- [DOCUMENT SECTION]:
^^^^^^^^^^^^^^^^
Taxable - 88% of portfolio
41% Cash / Vanguard Settlement Fund
24% Vanguard Total Stock ETF (VTI) (0.03%)
13% Vanguard Total International Stock ETF (VXUS) (0.08%)
5% Vanguard Total Bond Market ETF (BND) (0.04%)
3% Vanguard Limited Term Tax Exempt Admiral Share MF (VMLUX) (0.09%)
2% Vanguard California Intermediate-Term Tax-Exempt Fund Admiral Shares (VCADX) (0.09%)

Her 401K - 5%
5% - Blackrock US Large Cap Equity - (0.01%)

Her Taxable (from before marriage, will combine with joint at some point) - 4%
~1% Vanguard Total Stock ETF (VTI) (0.03%)
~1% Vanguard 500 Index Fund ETF (VOO) (0.03)
~1% Vanguard Total International Stock ETF (VXUS) (0.08%)
~1% Vanguard Total Bond Market ETF (BND) (0.04%)

His 401K - 3%
3% Target Date 2050 Fund - (0.35%)

We both also have an IRA that we have funded the last two years, but it's like $12K in each and theyre a rounding error at this point. HSA is not an option.

Note: We still have ~60% of our original equity in the startup, but it's not liquid (previous events were secondaries) and I don't want to count on it since it's not up to us whether we can sell at this point. There is no IPO planned in the short-medium term from what I know.

Future contributions for at least next 2-3 years:
Her 401K: $57K using mega backdoor / after tax 401K (~$22K of it from employer)
His 401K: $20K
Her IRA: $6K
His IRA: $6K
Joint taxable: ~$60K + any bonus/RSU sales (have ranged from 40-70K post tax)

Her income: $220K base / $40K cash bonus / $90K RSUs - the stock vests 25%/year over 4 years
His income: $150K base

Key Questions:
  • What do you think of the following bond allocation: 60% BND / 20% US Muni / 20% CA Muni? Is this straying too far from BH? I had an initial consultation with a Vanguard PAS person and they recommended state and federal muni bonds.
  • Should we use all our tax advantaged space for bonds? It's ~13% currently, but would go down over time assuming equities outpace bonds, so we'd still need a large bond holding in the taxable. I also think it's fair to assume our income will go down as we move into other jobs.
^^^^^^^^^^^^^^^^
[Segmentation labeling entries]

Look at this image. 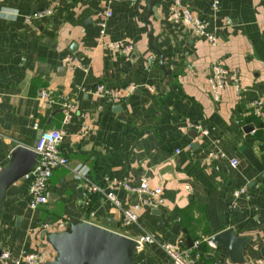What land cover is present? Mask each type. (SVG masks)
Returning a JSON list of instances; mask_svg holds the SVG:
<instances>
[{
  "label": "crops",
  "instance_id": "crops-1",
  "mask_svg": "<svg viewBox=\"0 0 264 264\" xmlns=\"http://www.w3.org/2000/svg\"><path fill=\"white\" fill-rule=\"evenodd\" d=\"M146 1L0 0V168L13 146L31 148L45 129L61 131L58 147L67 158L66 168L51 172L46 204L28 207L24 179L3 198L0 252L13 258L44 251L43 261L51 260L42 223L62 219L132 239L150 235L132 251V264H173L160 244L183 250L196 240L193 264L264 258V124L247 106L264 93V0H219L216 9L212 0H182L207 19L215 44L172 15L174 0H159L149 16L156 49L148 44ZM106 10L100 35L97 21ZM217 60L239 78V88L229 79L218 99L208 84ZM96 83L133 88L112 100L89 91ZM42 89L52 101L40 97ZM60 96L74 107L64 111ZM106 178H145L161 188L164 202L138 206L136 222L123 225L105 193L121 208L136 196ZM90 184L101 191L88 192ZM227 229L242 239L243 263L211 241Z\"/></svg>",
  "mask_w": 264,
  "mask_h": 264
},
{
  "label": "built area",
  "instance_id": "built-area-1",
  "mask_svg": "<svg viewBox=\"0 0 264 264\" xmlns=\"http://www.w3.org/2000/svg\"><path fill=\"white\" fill-rule=\"evenodd\" d=\"M219 0H212L211 7L216 9L218 7ZM172 15L176 18L182 17L192 27L193 31L201 36H204L210 43L215 44L216 37L212 30L207 27L208 21L206 18L200 16L189 8L182 0H174L170 5ZM45 9L44 12H48ZM41 11L33 13L39 15ZM106 10L100 15V19L97 21L99 26V34H104V21L103 16L108 14ZM113 47L115 49L121 48L119 42H114ZM130 46V44H128ZM231 80L232 84L236 88H239V78L237 69H230L226 67L221 61L217 60L212 63L210 69V75L208 77V84L210 92L213 97L218 99L223 88ZM133 88V85L126 84L121 87H108L102 83H96L89 88V91L94 94L107 97L108 99H118L126 96ZM39 95L42 98H47L48 101H52V98L48 96V91L42 89L39 91ZM60 106L67 111L69 108L74 107L72 99L60 96ZM252 112L261 118L264 124V93L259 97L252 99L247 105ZM195 128H200L199 125H194ZM201 134H205L206 130L201 129ZM62 139V133L58 129H45L40 131V134L36 138L33 146L30 148L36 154V161L30 168V170L24 174L23 179L27 180V205L31 210H36L37 207L47 203L48 193L46 190L51 172L55 168L67 167V158L59 150V142ZM178 152L179 150H175ZM210 156H215L216 153L210 152ZM238 164L237 159L231 160V165L236 166ZM76 177H80L79 171L73 172ZM107 184L110 187H118L123 189L126 193L136 196V202L128 207L121 208L119 201L110 193H105V198L108 199L111 204L116 206L121 211L122 224L128 225L135 223L137 220L136 208L138 206H146L151 208H157L163 204L162 190L160 187H151L148 180L142 178L138 183L132 184L126 180L119 178H106ZM88 192L101 191L98 185L90 184L87 187ZM245 192V188L242 187L234 192V197ZM67 224L62 219H57L50 222H43L42 228L49 232H60L67 228ZM137 243V247L142 243L151 242L153 238L150 235H142L134 239ZM200 243V240L193 242V245L186 249H179L178 247L162 242L160 247L168 255L173 264H193L194 257L198 255L196 249ZM45 258L44 251H35L31 253L21 254L11 258L9 251L0 252V264H38ZM259 264H264V258L258 260Z\"/></svg>",
  "mask_w": 264,
  "mask_h": 264
},
{
  "label": "water",
  "instance_id": "water-1",
  "mask_svg": "<svg viewBox=\"0 0 264 264\" xmlns=\"http://www.w3.org/2000/svg\"><path fill=\"white\" fill-rule=\"evenodd\" d=\"M158 1H146L148 9L143 17L149 25L148 44L154 49L156 47L153 44V26L149 16L156 14ZM39 134L40 131L37 137ZM35 161L36 154L30 148L20 144L11 148L8 162L0 168V205L5 196L16 193L24 174ZM234 238L232 230L227 229L216 234L211 241L216 245H225L231 250L233 260L236 263H243L244 258L239 251L242 239ZM45 240L55 256L38 264H132L130 255L137 247L134 239L89 222L70 224L60 232H48Z\"/></svg>",
  "mask_w": 264,
  "mask_h": 264
}]
</instances>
^^^^^^^^^^^^^^^^
- [OBJECTIVES]:
**a.** What expense ratio does the portfolio post give for the Target Date 2050 Fund?
**b.** Rewrite the portfolio post between "2% Vanguard California" and "Fund - (0.35%)", inclusive, changing "401K" to "401(k)" throughout.

- [SOLUTION SET]:
**a.** 0.35%

**b.**
2% Vanguard California Intermediate-Term Tax-Exempt Fund Admiral Shares (VCADX) (0.09%)

Her 401(k) - 5%
5% - Blackrock US Large Cap Equity - (0.01%)

Her Taxable (from before marriage, will combine with joint at some point) - 4%
~1% Vanguard Total Stock ETF (VTI) (0.03%)
~1% Vanguard 500 Index Fund ETF (VOO) (0.03)
~1% Vanguard Total International Stock ETF (VXUS) (0.08%)
~1% Vanguard Total Bond Market ETF (BND) (0.04%)

His 401(k) - 3%
3% Target Date 2050 Fund - (0.35%)